In this months P&M there was an ad for a drain tempering valve on page 8.
I clicked on their web site and I looked at their movie. No where that I can find, is a mention of "Backflow" -- but they do talk of cold water input into their valve which is inserted into drainage. 

Can anybody add to this post ... IMHO I think it would need protection to get code approval.

Comments !
http://www.thermomegatech.com/product-categories/drain-tempering/


----------



## Tommy plumber (Feb 19, 2010)

Excellent observation Bill. If for some reason, their valve sticks open and simultaneously there is no cold water during a negative pressure situation, then there would definitely be a cross connection of dirty dish rinse water contaminating the potable water line.

I notice that they didn't mention any ASSE {American Society of Sanitary Engineering} listing or any other listing agencies.


----------



## plumber11928 (Feb 18, 2015)

Yes good call Bill.

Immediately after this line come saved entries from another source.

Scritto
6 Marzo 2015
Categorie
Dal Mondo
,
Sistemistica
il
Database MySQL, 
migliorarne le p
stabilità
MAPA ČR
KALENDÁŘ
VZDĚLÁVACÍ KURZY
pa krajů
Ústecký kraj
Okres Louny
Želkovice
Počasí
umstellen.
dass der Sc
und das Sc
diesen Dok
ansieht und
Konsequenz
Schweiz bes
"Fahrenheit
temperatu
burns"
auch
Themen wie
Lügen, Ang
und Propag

It's a good idea. Maybe they figured a backflow would be our problem. A watts 9d behind it would be nice.


----------



## Greenguy (Jan 22, 2011)

I'm guessing you didn't check the install manual: first page bullet #5

http://www.thermomegatech.com/wp-content/uploads/2015/02/DTV_IMI.pdf

5) In most cases, a check valve is recommended on the cold water inlet to the DTV valve. Check local plumbing codes as to the type of check valve or backflow preventer that may be required.


----------